In a CBS Sports reflection on Napier’s time in Gainesville, Jacob LaFrance - who was on Napier’s staff all four seasons and served as Florida’s general manager in 2024 and 2025 - said the 2025 group had real heft.
“The roster we had in Year 4, which is the most frustrating part, I would have stacked it against anyone in the country”
That’s a blunt admission, and it lands because it matches what a lot of Gator fans were saying long before the end came. The frustrating part, though, is that the talent never showed up early enough to save the era.
The same piece notes, “That talent upswing just came too late.”

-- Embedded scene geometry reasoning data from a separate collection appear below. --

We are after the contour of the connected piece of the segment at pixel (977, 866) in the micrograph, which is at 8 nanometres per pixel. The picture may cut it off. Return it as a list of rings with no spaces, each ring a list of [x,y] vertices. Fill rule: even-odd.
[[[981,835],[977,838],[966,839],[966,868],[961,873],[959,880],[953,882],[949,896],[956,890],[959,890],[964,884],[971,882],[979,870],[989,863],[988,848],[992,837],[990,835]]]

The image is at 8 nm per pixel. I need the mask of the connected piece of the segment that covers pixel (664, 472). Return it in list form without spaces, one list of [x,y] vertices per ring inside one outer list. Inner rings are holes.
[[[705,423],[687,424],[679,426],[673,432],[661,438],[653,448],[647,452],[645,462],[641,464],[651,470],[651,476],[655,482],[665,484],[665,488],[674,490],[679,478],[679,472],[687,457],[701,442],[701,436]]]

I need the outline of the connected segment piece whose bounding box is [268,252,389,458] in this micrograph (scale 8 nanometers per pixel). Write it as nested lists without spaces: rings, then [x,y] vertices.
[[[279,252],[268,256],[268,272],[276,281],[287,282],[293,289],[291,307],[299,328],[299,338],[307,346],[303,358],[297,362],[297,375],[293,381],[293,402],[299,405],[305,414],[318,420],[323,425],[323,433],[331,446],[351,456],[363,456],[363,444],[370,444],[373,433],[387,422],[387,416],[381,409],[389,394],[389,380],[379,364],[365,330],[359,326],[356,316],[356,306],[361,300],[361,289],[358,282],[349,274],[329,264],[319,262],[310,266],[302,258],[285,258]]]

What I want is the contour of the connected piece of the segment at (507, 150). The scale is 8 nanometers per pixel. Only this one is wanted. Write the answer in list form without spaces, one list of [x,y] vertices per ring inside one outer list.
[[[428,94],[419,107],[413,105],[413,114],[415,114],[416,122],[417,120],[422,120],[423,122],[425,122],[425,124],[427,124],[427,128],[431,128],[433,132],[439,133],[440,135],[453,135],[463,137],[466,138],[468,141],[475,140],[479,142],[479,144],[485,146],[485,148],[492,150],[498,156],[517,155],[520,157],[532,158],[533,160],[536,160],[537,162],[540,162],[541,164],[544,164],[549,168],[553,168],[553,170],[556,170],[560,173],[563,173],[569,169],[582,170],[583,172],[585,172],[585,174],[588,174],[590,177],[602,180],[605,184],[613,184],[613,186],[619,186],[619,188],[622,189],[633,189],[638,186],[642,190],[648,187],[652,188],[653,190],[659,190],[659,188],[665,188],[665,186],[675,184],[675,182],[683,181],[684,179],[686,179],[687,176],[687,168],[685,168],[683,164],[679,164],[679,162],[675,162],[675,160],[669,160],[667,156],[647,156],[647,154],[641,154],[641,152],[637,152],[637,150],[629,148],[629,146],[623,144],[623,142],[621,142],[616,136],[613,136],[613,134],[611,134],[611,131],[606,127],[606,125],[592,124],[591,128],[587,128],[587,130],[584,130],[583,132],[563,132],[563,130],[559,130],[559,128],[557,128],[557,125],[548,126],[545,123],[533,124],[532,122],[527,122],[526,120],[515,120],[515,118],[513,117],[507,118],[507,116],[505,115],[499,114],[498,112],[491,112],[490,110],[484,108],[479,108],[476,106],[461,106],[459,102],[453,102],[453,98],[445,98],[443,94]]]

Florida’s own numbers back up the idea that the roster improved over time. According to the 247 Talent Composite, the Gators were ranked 14th in 2022, 15th in 2023, then 12th in both 2024 and 2025.
Better? Yes.
Perfect? No.
But far from empty, either.
That’s why the “everything was finally ready in 2025” argument doesn’t really hold up on its own. Florida wasn’t built to chase a national title, but it also wasn’t stripped down to the point where success had to wait until Year 4. The roster was good enough that 8-4 should have been the baseline, not the dream.
The numbers in the piece make that point even sharper: 16 of Napier’s 23 losses came against teams Florida had a better talent composite than.
So the issue wasn’t just when the roster improved. It was that the program spent too long underperforming with enough talent to do better. That’s the part Gator fans never stopped seeing, even when the staff kept asking for patience and credit every time something went right.
And if there’s a warning wrapped inside all this reflection, it’s the one the piece ends on: the least Florida can do is let JMU fans know what they may be getting into.